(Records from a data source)

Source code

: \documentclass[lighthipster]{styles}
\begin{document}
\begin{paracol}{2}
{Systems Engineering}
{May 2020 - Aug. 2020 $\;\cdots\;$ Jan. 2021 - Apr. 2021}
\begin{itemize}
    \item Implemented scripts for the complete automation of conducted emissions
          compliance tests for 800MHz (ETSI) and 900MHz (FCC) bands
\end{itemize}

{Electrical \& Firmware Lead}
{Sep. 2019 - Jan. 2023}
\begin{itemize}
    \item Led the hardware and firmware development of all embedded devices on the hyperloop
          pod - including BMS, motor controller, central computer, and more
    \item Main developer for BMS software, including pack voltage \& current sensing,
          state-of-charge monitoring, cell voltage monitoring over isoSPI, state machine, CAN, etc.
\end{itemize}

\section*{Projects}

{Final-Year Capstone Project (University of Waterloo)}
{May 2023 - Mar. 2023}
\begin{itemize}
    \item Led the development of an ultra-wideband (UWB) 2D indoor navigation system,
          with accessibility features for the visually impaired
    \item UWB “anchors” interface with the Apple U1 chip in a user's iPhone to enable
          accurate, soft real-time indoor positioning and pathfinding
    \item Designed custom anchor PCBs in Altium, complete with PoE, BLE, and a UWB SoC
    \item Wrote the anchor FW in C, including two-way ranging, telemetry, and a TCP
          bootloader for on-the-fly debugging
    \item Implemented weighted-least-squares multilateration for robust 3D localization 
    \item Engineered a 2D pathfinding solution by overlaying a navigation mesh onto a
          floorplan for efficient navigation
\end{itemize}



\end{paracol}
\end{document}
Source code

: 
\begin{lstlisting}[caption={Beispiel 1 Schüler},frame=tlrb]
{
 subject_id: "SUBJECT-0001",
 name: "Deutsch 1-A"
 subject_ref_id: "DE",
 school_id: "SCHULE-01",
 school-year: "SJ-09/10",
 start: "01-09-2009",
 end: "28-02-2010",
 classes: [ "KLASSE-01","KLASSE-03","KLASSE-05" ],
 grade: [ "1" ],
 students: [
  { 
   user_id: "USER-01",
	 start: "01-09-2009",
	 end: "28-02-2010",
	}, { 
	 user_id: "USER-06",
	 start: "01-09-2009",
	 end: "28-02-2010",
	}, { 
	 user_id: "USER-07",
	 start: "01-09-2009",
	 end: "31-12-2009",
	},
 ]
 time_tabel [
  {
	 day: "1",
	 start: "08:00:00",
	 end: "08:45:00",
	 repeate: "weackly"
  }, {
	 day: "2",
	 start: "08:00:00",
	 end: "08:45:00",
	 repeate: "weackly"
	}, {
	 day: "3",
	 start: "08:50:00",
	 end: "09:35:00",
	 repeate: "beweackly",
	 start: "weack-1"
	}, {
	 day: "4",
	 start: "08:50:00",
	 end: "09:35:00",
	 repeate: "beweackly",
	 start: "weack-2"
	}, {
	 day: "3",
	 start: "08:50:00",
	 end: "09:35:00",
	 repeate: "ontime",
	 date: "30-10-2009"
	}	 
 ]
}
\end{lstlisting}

● **What the task asks**:
Restate the entries above. Match them exactly.

● **Exercise output**:
Source code

: \documentclass[lighthipster]{styles}
\begin{document}
\begin{paracol}{2}
{Systems Engineering}
{May 2020 - Aug. 2020 $\;\cdots\;$ Jan. 2021 - Apr. 2021}
\begin{itemize}
    \item Implemented scripts for the complete automation of conducted emissions
          compliance tests for 800MHz (ETSI) and 900MHz (FCC) bands
\end{itemize}

{Electrical \& Firmware Lead}
{Sep. 2019 - Jan. 2023}
\begin{itemize}
    \item Led the hardware and firmware development of all embedded devices on the hyperloop
          pod - including BMS, motor controller, central computer, and more
    \item Main developer for BMS software, including pack voltage \& current sensing,
          state-of-charge monitoring, cell voltage monitoring over isoSPI, state machine, CAN, etc.
\end{itemize}

\section*{Projects}

{Final-Year Capstone Project (University of Waterloo)}
{May 2023 - Mar. 2023}
\begin{itemize}
    \item Led the development of an ultra-wideband (UWB) 2D indoor navigation system,
          with accessibility features for the visually impaired
    \item UWB “anchors” interface with the Apple U1 chip in a user's iPhone to enable
          accurate, soft real-time indoor positioning and pathfinding
    \item Designed custom anchor PCBs in Altium, complete with PoE, BLE, and a UWB SoC
    \item Wrote the anchor FW in C, including two-way ranging, telemetry, and a TCP
          bootloader for on-the-fly debugging
    \item Implemented weighted-least-squares multilateration for robust 3D localization 
    \item Engineered a 2D pathfinding solution by overlaying a navigation mesh onto a
          floorplan for efficient navigation
\end{itemize}



\end{paracol}
\end{document}
Source code

: 
\begin{lstlisting}[caption={Beispiel 1 Schüler},frame=tlrb]
{
 subject_id: "SUBJECT-0001",
 name: "Deutsch 1-A"
 subject_ref_id: "DE",
 school_id: "SCHULE-01",
 school-year: "SJ-09/10",
 start: "01-09-2009",
 end: "28-02-2010",
 classes: [ "KLASSE-01","KLASSE-03","KLASSE-05" ],
 grade: [ "1" ],
 students: [
  { 
   user_id: "USER-01",
	 start: "01-09-2009",
	 end: "28-02-2010",
	}, { 
	 user_id: "USER-06",
	 start: "01-09-2009",
	 end: "28-02-2010",
	}, { 
	 user_id: "USER-07",
	 start: "01-09-2009",
	 end: "31-12-2009",
	},
 ]
 time_tabel [
  {
	 day: "1",
	 start: "08:00:00",
	 end: "08:45:00",
	 repeate: "weackly"
  }, {
	 day: "2",
	 start: "08:00:00",
	 end: "08:45:00",
	 repeate: "weackly"
	}, {
	 day: "3",
	 start: "08:50:00",
	 end: "09:35:00",
	 repeate: "beweackly",
	 start: "weack-1"
	}, {
	 day: "4",
	 start: "08:50:00",
	 end: "09:35:00",
	 repeate: "beweackly",
	 start: "weack-2"
	}, {
	 day: "3",
	 start: "08:50:00",
	 end: "09:35:00",
	 repeate: "ontime",
	 date: "30-10-2009"
	}	 
 ]
}
\end{lstlisting}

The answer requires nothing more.